Exactly as they appear below, repeat the lines from the one with "right ear: (81, 45)" through the one with "right knee: (63, 264)", and no others.

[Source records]
------------
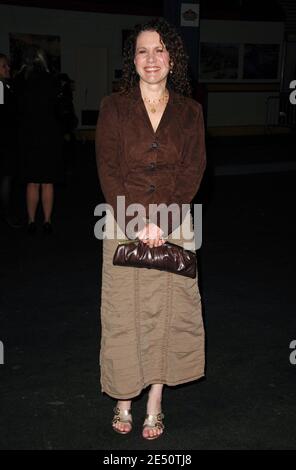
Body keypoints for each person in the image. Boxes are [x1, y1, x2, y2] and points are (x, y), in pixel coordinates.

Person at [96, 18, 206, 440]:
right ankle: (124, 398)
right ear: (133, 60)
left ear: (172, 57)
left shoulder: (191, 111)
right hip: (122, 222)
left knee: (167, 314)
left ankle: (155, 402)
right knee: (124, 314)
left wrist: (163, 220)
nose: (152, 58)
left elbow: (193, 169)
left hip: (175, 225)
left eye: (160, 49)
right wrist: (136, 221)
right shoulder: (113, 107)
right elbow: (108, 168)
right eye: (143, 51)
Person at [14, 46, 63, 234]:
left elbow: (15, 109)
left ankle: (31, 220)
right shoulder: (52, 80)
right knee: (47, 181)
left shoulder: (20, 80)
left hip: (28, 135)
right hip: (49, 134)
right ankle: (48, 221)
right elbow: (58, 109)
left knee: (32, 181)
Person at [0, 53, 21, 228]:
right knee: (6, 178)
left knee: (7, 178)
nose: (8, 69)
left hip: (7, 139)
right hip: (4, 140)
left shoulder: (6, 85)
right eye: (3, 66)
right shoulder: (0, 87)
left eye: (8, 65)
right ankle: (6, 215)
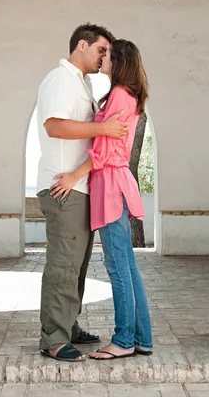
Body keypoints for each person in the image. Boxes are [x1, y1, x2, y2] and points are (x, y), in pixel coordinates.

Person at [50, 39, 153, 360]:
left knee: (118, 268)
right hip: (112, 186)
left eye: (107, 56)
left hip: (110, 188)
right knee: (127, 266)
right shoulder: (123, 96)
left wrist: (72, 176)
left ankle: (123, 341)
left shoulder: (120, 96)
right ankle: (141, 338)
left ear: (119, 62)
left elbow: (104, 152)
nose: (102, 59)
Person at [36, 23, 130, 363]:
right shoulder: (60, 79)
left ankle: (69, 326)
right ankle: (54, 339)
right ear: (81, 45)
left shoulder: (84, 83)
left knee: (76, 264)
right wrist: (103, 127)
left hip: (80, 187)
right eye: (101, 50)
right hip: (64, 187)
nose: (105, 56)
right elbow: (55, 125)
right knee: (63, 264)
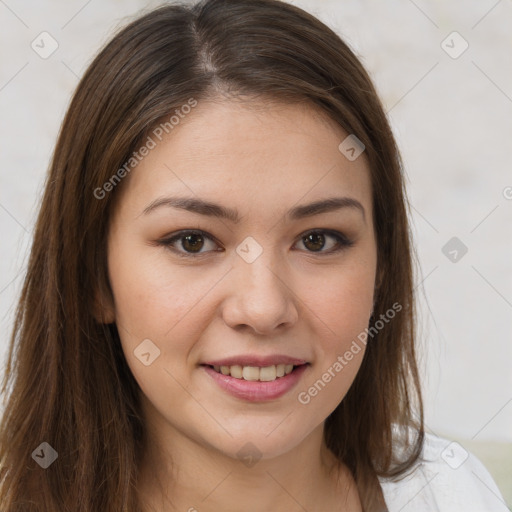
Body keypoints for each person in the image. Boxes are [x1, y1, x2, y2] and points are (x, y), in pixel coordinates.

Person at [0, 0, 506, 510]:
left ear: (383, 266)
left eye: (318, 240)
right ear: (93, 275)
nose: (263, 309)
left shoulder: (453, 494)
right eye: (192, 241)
------------
• [Written response]:
right ear: (81, 45)
left shoulder: (84, 83)
left knee: (76, 264)
right wrist: (103, 127)
left hip: (80, 187)
right eye: (101, 50)
right hip: (64, 187)
nose: (105, 56)
right elbow: (55, 125)
right knee: (63, 264)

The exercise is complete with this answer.